Studio album by 1814
- Released: 26 May 2008
- Genre: Roots reggae; Pacific reggae;
- Length: 41:14
- Label: Ode Records
- Producer: Billy Kristian

1814 chronology
|  | Jah Rydem (2008) | Covers Album (2011) |

= Jah Rydem =

2003 album by 1814

Jah Rydem is the debut studio album by New Zealand reggae band 1814. Independently released in 2008, the album received a wider distribution throughout New Zealand in 2010. The album was a commercial success in New Zealand, receiving a double platinum certification. The song "Whakahonohono Mai" was the most played Māori language song on New Zealand radio stations in 2010 and 2011, and in 2023, the song "Jah Rastafari" was the 20th most commercially successful song by a New Zealand artist in the country for the year.

==Production==

1814 first formed in 1999 at Kaeo in Northland, as a family band led by Patu Colbert with his sons Jimmy and Shaun Colbert. The band performed small venues and at church until 2004, when Patu decided to begin working on a debut album for the band. The group toured New Zealand, and received more work after performing on Māori Television with the group Ardijah. After their song "Get Up" was featured on Conscious Roots 3 in 2006, Patu decided to expand the band to eight members, and record Jah Rydem.

The album was recorded at York Street Studio in Auckland in 2007. Patu and his nephew Darren Katene shared songwriting for the album, and Patu described the music as having an "upbeat funky, R&B, roots reggae feel". "Get Up" from Conscious Roots 3 was added to the album, and the final song on the album, "Whakahonohono Mai", was the band's first song performed in Māori.

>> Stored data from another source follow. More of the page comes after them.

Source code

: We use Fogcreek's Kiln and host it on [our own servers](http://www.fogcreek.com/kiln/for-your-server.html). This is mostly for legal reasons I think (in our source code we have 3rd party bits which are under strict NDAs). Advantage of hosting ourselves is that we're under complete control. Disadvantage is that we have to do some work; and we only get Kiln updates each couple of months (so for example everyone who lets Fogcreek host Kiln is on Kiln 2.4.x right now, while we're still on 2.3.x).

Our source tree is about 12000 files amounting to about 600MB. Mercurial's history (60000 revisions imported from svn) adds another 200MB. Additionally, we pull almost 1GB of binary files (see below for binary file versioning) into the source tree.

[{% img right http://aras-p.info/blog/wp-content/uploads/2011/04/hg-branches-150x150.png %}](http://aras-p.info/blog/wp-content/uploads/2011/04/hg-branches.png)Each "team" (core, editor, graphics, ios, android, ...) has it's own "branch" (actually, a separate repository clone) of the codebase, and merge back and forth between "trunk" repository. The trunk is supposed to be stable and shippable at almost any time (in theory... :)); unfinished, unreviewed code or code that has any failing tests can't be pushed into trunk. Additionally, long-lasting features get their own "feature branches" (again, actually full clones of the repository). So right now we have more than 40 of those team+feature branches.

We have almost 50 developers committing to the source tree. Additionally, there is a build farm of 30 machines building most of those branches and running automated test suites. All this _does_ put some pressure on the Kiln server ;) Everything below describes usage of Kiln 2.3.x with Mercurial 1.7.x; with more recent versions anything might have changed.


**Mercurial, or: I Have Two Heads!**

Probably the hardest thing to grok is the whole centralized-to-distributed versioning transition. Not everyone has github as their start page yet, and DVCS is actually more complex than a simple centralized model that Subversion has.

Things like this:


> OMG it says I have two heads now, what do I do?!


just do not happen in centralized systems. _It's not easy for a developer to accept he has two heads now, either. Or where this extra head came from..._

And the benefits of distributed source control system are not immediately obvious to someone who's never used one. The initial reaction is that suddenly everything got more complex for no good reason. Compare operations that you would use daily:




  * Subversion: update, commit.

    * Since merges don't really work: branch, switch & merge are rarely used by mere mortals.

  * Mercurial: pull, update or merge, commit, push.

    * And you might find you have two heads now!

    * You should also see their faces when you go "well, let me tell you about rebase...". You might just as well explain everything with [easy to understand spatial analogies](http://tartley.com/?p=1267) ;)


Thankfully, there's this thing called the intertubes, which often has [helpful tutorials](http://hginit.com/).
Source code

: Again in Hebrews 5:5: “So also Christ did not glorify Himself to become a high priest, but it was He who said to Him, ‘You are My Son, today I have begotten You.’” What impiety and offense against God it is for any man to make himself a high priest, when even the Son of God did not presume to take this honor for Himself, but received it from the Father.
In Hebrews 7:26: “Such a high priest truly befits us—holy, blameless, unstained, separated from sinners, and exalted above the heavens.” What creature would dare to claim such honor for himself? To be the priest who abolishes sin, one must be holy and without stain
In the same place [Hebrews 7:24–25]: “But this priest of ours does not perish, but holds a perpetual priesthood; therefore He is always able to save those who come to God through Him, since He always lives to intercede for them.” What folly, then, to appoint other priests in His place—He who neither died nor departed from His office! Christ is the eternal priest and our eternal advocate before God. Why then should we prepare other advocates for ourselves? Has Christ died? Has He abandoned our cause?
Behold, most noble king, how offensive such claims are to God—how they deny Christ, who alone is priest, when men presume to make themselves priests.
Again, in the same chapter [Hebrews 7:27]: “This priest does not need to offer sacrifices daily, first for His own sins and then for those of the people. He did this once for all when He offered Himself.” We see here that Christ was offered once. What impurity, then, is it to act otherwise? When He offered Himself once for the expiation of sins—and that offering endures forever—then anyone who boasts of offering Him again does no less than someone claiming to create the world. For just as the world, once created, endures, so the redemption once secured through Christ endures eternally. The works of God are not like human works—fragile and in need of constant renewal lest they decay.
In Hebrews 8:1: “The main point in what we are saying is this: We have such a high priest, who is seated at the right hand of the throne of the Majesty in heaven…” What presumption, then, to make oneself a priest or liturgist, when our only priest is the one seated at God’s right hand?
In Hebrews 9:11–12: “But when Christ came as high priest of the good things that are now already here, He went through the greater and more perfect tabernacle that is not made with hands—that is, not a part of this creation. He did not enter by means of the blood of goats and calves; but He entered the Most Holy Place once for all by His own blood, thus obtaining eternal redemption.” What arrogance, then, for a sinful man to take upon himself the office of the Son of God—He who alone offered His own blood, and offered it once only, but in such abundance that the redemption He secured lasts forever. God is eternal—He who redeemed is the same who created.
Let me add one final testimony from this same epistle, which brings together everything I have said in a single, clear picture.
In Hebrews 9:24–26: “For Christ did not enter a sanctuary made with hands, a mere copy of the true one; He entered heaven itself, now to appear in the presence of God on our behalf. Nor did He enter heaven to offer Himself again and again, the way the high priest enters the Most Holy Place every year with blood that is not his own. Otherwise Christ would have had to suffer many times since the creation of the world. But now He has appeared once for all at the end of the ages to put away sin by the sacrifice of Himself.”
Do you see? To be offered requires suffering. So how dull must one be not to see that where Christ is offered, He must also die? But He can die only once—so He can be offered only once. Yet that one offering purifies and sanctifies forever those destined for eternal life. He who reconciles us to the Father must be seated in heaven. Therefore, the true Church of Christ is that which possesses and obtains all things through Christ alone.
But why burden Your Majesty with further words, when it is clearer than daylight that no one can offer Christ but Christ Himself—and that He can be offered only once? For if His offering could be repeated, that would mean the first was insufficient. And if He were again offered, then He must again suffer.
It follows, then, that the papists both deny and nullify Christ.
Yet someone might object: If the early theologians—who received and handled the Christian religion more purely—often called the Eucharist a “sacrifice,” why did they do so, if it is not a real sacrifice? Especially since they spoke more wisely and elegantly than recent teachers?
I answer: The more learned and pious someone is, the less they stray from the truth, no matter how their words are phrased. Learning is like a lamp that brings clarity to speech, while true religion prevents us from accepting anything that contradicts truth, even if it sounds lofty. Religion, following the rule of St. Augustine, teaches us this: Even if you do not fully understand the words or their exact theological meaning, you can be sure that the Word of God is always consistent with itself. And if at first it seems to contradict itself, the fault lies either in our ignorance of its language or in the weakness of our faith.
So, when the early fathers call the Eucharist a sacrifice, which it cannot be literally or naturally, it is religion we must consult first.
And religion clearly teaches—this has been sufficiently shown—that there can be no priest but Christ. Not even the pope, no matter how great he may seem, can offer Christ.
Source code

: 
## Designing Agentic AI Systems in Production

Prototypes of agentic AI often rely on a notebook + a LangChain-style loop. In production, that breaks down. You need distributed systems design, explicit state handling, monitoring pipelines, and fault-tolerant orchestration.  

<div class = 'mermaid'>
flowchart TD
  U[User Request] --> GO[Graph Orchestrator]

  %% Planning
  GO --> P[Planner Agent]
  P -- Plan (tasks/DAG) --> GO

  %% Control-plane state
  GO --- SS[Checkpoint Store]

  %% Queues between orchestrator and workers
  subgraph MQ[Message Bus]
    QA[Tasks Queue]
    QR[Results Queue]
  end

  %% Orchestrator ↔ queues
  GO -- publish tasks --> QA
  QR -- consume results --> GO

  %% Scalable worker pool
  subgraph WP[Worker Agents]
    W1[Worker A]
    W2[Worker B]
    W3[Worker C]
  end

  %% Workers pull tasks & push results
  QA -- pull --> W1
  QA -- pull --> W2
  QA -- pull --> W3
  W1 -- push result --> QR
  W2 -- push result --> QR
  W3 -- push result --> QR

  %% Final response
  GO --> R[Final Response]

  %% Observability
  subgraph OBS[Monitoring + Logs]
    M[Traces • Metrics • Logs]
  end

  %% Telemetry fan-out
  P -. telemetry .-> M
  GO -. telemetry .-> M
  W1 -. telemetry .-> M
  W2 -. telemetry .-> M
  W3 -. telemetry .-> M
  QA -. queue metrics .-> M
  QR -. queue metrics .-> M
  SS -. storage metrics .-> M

Many of the songs were written in single days, and the band road tested the tracks during their performances.

==Release and promotion==

The album was released on 26 May 2008 by Ode Records New Zealand, receiving a wider release in New Zealand in 2010. The song "Whakahonohono Mai" was awarded in 2010 and 2011 as the most played Māori language song on New Zealand airwaves at the Waiata Māori Music Awards. After the Ode Records release, the album debuted at number 38 in New Zealand in March 2010, reaching a peak of 17 in April. The album re-charted on the Official NZ Catalogue Albums in 2023, and by this point it had been certified double platinum. In 2023, the album became the 18th most successful album by a New Zealand artist in the country, and the song "Jah Rastafari" was the 20th most commercially successful song by a New Zealand artist of the year.

==Critical reception==

Reviewing the album for Radio New Zealand, Mere Takoko praised Jah Rydem for the album's experimental nature, especially the incorporation of techno and Indian elements, the inclusion of a Te Reo Māori song, and the "gorgeous" vocals on the album, while feeling that 1814 had further to grow. Chris Lane of NiceUp likened the album to Katchafire and House of Shem, feeling that the album had a "balance of easy listening pop reggae styles with bass driven conscious tunes". Lane highlighted "Let My People Go" and "Get Up" as his favourite selections from the record.

==Track listing==

Jah Rydem track listing
| No. | Title | Length |
|---|---|---|
| 1. | "Morning Star" | 3:09 |
| 2. | "Jah Rydem" | 4:27 |
| 3. | "Jah Rastafari" | 4:00 |
| 4. | "Let My People Go" | 4:05 |
| 5. | "My Dear Friend" | 3:15 |
| 6. | "Shackled" | 5:43 |
| 7. | "Get Up" | 4:59 |
| 8. | "Insomnia" | 4:25 |
| 9. | "4 Ununini" | 3:44 |
| 10. | "Let Jah Fire Burn" | 4:21 |
| 11. | "Whakahonohono Mai" | 3:05 |
| Total length: |  | 41:14 |

==Credits and personnel==
- Korey Atama – guitar, vocals
- Des Brown – keyboards
- Jimmy Colbert – bass
- Patu Colbert – guitar, vocals
- Shaun Colbert – drums
- Reuben Heger – saxophone
- Paddi Holmes – cover artwork
- Wiremu (Billy) Karaitiana – production, mixing
- Darren Katene – lead vocals
- Justin Maudsley – engineer
- Katherine Te Haara-Atama – vocals
- Chris Winchcombe – mastering

==Charts==

Weekly chart performance for Jah Rydem
| Chart (2010) | Peak position |
|---|---|
| New Zealand Albums (RMNZ) | 17 |

==Certifications==

Certifications for Jah Rydem
| Region | Certification | Certified units/sales |
| New Zealand (RMNZ) | 2× Platinum | 30,000^{‡} |
^{‡} Sales+streaming figures based on certification alone.